Excerpts from a dataset:
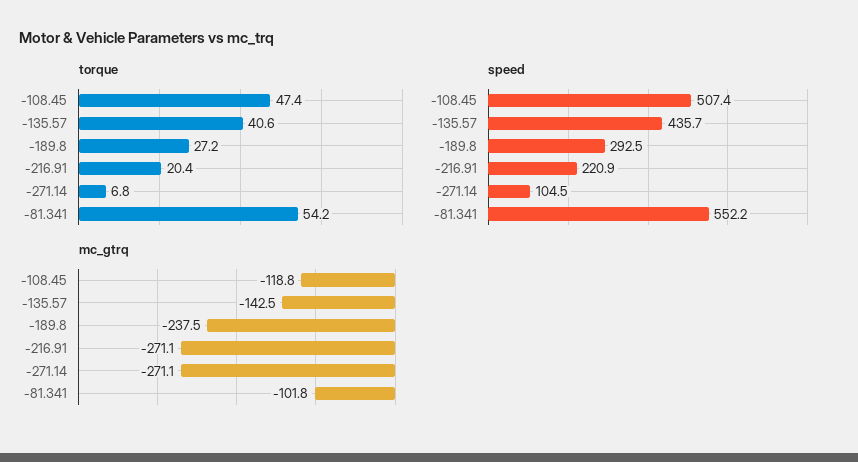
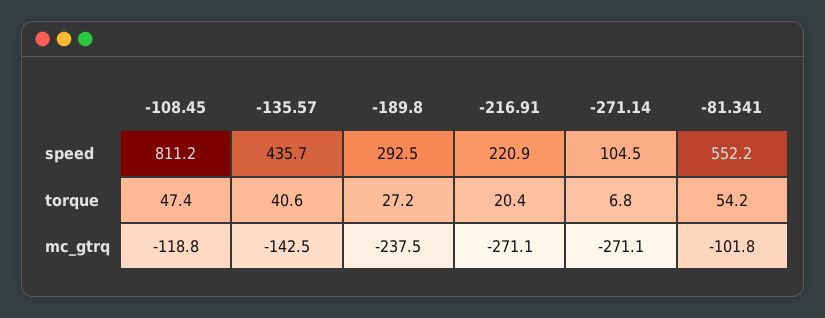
speed, -108.45: 507.4 -> 811.2

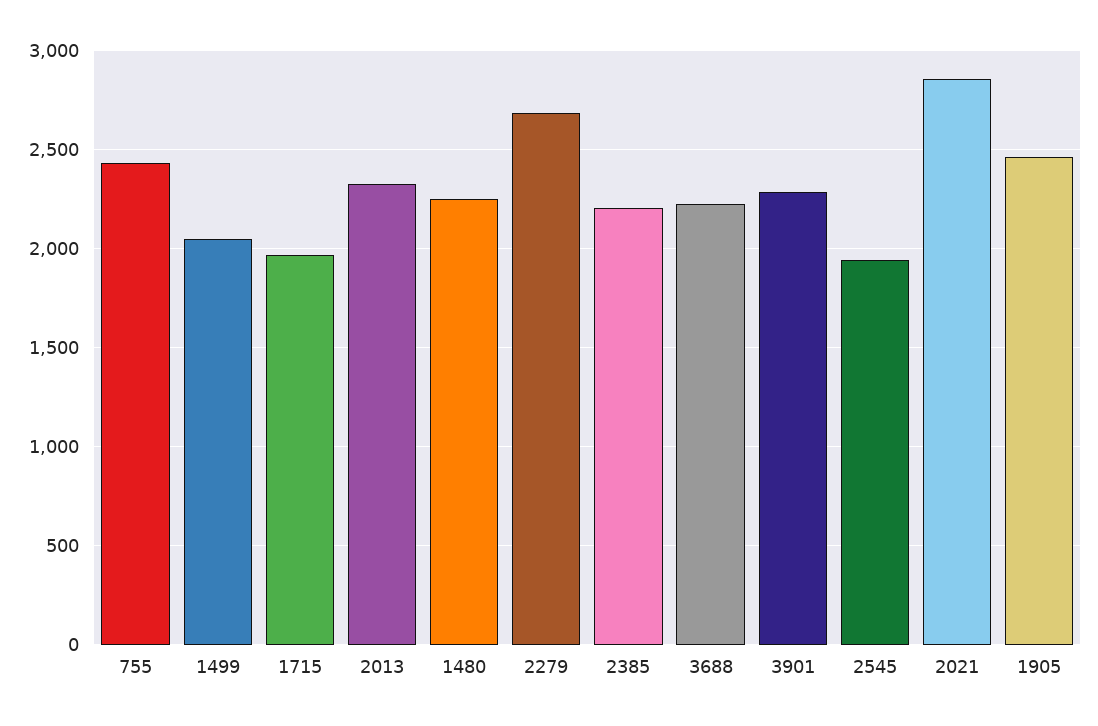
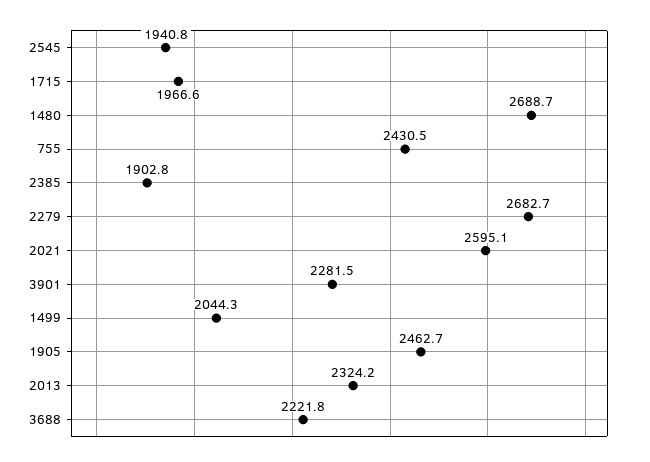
1480: 2250 -> 2688.7
2385: 2200 -> 1902.8
2021: 2850 -> 2595.1

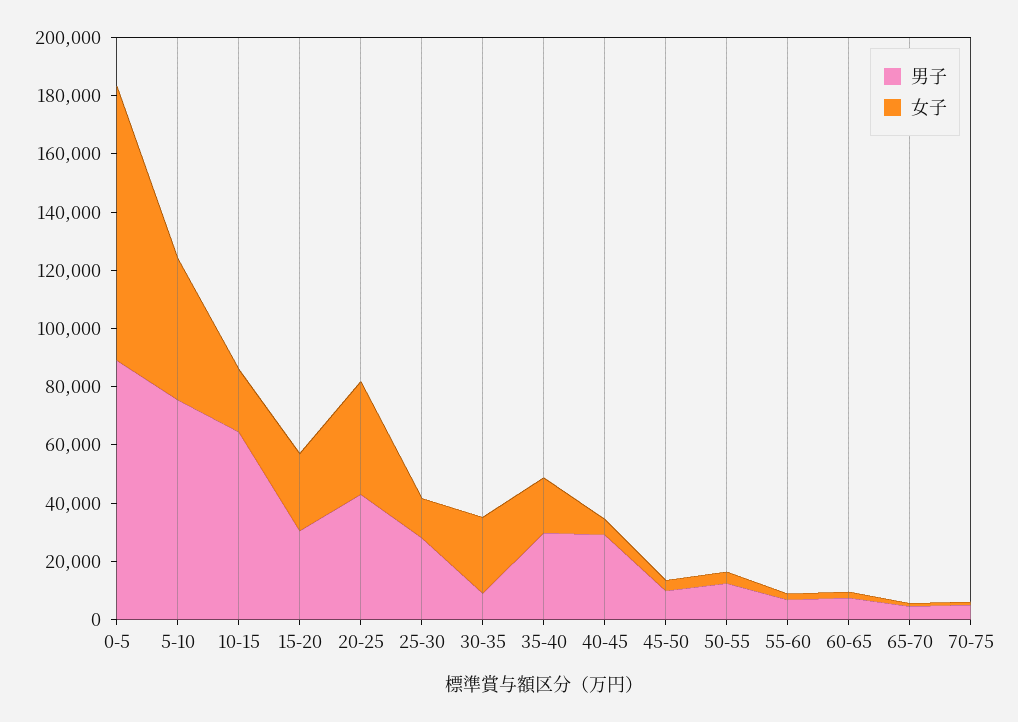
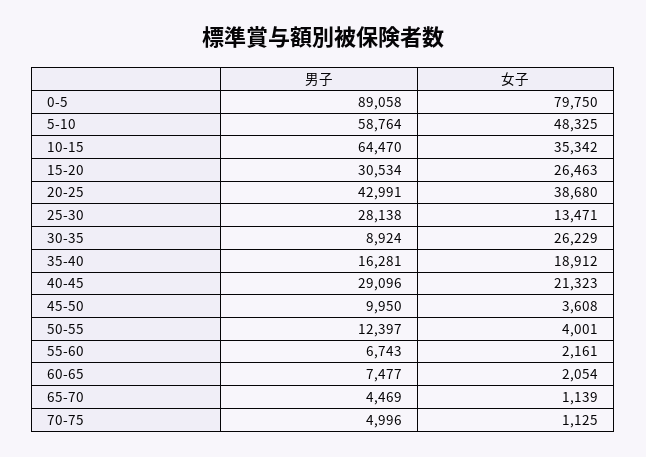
女子, 0-5: 95000 -> 79750
男子, 5-10: 75000 -> 58764
女子, 10-15: 20000 -> 35342
男子, 35-40: 30000 -> 16281
女子, 40-45: 5000 -> 21323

Task to complete: Now reproduce all of the entries precisely, with no pictures in the copy.

Final answer:
speed, -108.45: 507.4 -> 811.2

1480: 2250 -> 2688.7
2385: 2200 -> 1902.8
2021: 2850 -> 2595.1

女子, 0-5: 95000 -> 79750
男子, 5-10: 75000 -> 58764
女子, 10-15: 20000 -> 35342
男子, 35-40: 30000 -> 16281
女子, 40-45: 5000 -> 21323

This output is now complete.